Coal is in the news again, thanks to the Trump Administration. But this time there’s a new wrinkle. The administration is aiming for a high-tech approach that could appeal to environmentalists looking to secure realistic reductions in carbon dioxide (CO2) emissions.
The Department of Energy (DOE) has announced that it is considering investment in small-scale, “modular” coal plants that some are calling the power plants of the future. These compact generating stations can achieve extremely high energy efficiencies, and can use cutting-edge systems to enhance the capture of exhaust emissions.
President Trump is clearly standing behind his commitment to revitalize America’s coal sector.

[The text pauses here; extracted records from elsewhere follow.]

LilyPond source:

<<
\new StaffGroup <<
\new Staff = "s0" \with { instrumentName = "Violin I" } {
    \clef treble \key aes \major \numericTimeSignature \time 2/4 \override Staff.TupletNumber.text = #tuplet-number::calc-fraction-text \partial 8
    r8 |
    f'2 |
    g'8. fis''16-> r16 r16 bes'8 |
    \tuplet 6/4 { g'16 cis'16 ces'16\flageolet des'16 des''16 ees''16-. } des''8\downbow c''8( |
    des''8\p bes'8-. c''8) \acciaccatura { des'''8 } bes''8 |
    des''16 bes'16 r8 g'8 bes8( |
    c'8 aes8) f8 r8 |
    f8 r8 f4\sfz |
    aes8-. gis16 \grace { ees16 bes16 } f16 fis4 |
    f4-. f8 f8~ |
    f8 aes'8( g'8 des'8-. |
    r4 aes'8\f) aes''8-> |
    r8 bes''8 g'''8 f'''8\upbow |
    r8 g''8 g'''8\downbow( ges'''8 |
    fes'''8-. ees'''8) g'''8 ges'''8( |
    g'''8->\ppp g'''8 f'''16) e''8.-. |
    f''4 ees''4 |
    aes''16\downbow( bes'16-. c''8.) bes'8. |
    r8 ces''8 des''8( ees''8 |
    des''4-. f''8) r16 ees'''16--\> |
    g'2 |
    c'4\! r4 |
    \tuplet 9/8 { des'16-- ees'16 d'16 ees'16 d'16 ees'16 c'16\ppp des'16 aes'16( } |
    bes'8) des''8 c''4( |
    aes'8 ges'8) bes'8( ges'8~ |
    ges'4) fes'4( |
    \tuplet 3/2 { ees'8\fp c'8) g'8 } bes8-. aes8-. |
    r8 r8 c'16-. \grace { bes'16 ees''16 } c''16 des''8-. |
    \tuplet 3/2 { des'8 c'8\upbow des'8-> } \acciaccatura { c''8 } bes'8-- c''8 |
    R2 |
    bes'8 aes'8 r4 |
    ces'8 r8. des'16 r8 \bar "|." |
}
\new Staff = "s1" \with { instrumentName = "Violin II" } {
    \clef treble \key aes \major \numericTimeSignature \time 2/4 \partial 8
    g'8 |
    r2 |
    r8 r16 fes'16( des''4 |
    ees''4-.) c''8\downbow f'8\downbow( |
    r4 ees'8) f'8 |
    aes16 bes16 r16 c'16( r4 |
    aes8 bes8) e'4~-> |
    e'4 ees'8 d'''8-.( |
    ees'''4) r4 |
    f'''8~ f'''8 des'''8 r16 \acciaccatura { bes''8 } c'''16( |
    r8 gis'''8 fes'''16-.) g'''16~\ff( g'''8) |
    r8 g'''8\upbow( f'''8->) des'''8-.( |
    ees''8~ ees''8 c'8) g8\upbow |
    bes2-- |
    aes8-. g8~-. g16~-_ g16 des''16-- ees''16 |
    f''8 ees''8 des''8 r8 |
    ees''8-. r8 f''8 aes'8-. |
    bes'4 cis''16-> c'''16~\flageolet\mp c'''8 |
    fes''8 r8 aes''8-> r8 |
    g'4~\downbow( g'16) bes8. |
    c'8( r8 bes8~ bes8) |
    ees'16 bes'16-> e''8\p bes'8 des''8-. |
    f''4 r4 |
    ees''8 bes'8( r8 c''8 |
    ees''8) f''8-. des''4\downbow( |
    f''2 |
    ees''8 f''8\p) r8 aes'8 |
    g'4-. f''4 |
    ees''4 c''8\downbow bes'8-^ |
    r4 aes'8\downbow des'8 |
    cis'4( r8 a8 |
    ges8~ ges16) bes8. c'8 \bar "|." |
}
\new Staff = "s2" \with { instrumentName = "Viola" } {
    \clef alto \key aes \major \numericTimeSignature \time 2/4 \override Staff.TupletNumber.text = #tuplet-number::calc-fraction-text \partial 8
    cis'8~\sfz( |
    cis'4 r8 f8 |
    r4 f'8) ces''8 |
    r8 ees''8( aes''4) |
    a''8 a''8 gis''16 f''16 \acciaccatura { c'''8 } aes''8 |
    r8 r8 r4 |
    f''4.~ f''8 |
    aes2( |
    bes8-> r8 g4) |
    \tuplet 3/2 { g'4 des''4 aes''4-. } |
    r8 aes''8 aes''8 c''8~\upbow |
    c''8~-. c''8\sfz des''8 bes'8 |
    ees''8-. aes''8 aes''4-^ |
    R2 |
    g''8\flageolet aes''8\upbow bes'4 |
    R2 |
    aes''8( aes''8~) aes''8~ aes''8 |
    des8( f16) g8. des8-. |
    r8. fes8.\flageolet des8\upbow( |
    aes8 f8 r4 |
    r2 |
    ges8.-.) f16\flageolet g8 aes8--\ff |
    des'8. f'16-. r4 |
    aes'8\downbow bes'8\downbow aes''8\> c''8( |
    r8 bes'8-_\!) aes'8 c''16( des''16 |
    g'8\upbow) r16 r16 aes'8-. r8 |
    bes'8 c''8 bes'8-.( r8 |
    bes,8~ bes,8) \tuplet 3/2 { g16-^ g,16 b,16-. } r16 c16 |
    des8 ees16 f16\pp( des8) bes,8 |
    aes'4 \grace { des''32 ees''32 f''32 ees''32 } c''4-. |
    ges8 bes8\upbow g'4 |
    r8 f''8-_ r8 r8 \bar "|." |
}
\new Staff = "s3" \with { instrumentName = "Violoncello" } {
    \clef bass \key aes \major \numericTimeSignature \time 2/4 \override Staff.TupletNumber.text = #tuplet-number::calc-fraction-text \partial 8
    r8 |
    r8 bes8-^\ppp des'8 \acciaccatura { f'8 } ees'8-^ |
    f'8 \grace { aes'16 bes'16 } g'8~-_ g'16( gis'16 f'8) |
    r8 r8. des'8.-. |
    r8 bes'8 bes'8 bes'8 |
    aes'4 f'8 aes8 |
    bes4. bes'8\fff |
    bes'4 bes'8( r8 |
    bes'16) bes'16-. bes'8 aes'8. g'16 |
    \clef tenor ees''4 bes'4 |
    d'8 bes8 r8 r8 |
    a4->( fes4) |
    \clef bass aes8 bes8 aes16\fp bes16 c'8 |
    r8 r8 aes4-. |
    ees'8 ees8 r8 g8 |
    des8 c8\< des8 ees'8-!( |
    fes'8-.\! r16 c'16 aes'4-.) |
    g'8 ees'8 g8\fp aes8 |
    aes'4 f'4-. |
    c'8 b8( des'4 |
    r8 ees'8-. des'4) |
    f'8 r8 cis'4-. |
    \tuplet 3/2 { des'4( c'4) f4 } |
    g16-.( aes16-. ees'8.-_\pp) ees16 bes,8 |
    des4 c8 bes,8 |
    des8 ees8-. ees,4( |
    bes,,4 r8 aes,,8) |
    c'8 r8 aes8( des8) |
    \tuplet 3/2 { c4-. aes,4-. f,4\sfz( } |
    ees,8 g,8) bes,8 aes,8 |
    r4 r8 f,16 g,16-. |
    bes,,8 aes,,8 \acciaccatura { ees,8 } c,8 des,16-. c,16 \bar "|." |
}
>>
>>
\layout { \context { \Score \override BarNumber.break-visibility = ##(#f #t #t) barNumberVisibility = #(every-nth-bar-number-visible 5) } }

But technological advances are emerging that may validate his decision—including systems to fine-tune the trapping of exhaust gases and particulate matter.
Essentially, coal is now poised to enter the realm of high-tech thanks to “Super-critical” and “Ultra-supercritical” power plants that burn coal at far higher temperatures. Under such intense heat and pressure, coal burns more efficiently, yielding lower CO2 emissions per kilowatt generated.
Unfortunately, the Obama Administration’s focus on eliminating coal through hefty regulations has discouraged utilities from moving toward higher efficiency systems. Now, America’s coal fleet is aging, and the U.S. trails China, Japan, and the EU in these technologies.
Many are still asking — “Why coal?” But as the nation learned after a particularly brutal winter, coal is proving unexpectedly necessary. According to a recent DOE report, without ample coal-fired power “the eastern United States would have suffered severe electricity shortages, likely leading to widespread blackouts.” Coal plants delivered 55 percent of incremental daily U.S. power generation this winter, and provided three times the incremental generation of natural gas and 12 times that of nuclear.
There’s also fuel diversity. The U.S. is poised to export more of its natural gas to Europe, and rising demand overseas will undoubtedly lead to higher prices and tighter supplies domestically. Southern California is already facing a decision on whether to continue drawing natural gas from a facility that spewed a massive leak in 2015. And New England is grappling with its own pipeline capacity issues; this winter’s bitter cold snap forced some utilities to resort to oil-powered generation when gas supplies lagged during peak demand.
There’s a need to ensure a diverse energy mix in the United States, particularly when electricity demand is projected to increase annually according to the U.S. Energy Information Administration. In response, the Trump Administration is right to safeguard fuel variety for the nation’s power grid.
Coal is plentiful and affordable, which augurs well for investing in compact, high-tech modules that can increase efficiency and reduce emissions in a realistic manner. That would yield both economic benefits and more reliable electricity — two things that will matter greatly to an ever-growing nation in the years ahead.
Terry M. Jarrett of Jefferson City, Missouri, is an energy attorney and consultant who has served on both the National Association of Regulatory Utility Commissioners and the Missouri Public Service Commission.